Rusk was born in Georgia to humble beginnings but pursued a strong education.  He studied at Oxford where he witnessed the build up to World War II up close.

Dean Rusk was later quoted as saying “I was a senior in college the year that the Japanese seized Manchuria and I have the picture still etched in my mind from the newsreel of the Chinese ambassador standing before the League of Nations, pleading for help against the Japanese attack. I myself was present in the Oxford Union on that night in 1933, when they passed the motion that “this house will not fight for king and country”… So one cannot have lived through those years and not have some pretty strong feelings…that it was the failure of the governments of the world to prevent aggression that made the catastrophe of World War II inevitable.” 

He served in World War II and embarked on a lifelong career of diplomatic public service.

Secretary of State Dean Rusk

President Kennedy asked Rusk to be his Secretary of State. Rusk was involved in the Cuban Missile Crisis and was in favor of the US involvement in the Vietnam War.

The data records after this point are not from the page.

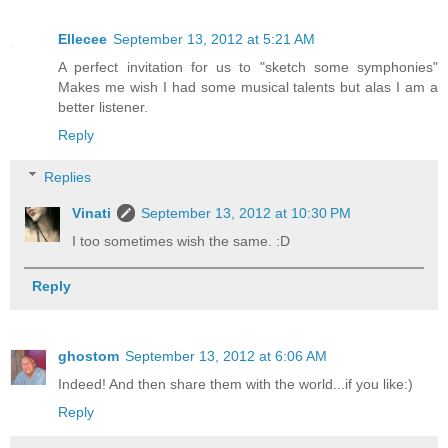
Ellecee
September 13, 2012 at 5:21 AM
A perfect invitation for us to "sketch some symphonies"
Makes me wish I had some musical talents but alas I am a
better listener.
Reply
Replies
Vinati
September 13, 2012 at 10:30 PM
I too sometimes wish the same. :D
Reply
ghostom
September 13, 2012 at 6:06 AM
Indeed! And then share them with the world...if you like:)
Reply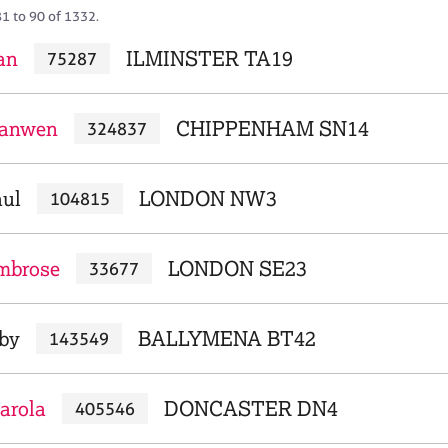
81 to 90 of 1332.
an
ILMINSTER TA19
75287
ianwen
CHIPPENHAM SN14
324837
aul
LONDON NW3
104815
mbrose
LONDON SE23
33677
bby
BALLYMENA BT42
143549
arola
DONCASTER DN4
405546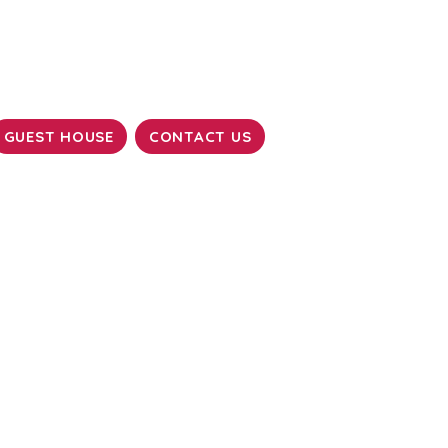
GUEST HOUSE
CONTACT US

He served under Presidents Kennedy and Johnson and then returned to his roots to teach at the University of Georgia School of Law.  When he left Washington, he is noted as saying “What’s done cannot be undone.”

Rusk’s son summarized his father’s legacy as Secretary of State during these tumultuous times as follows: “With this reticent, reserved, self-contained, emotionally bound-up father of mine from rural Georgia, how could the decision making have gone any differently?

His taciturn qualities, which served him so well in negotiating with the Russians, ill-prepared him for the wrenching, introspective, soul-shattering journey that a true reappraisal of Vietnam policy would have involved. Although trained for high office, he was unprepared for such a journey, for admitting that thousands of American lives, and hundreds of thousands of Vietnamese, might have been lost in vain.”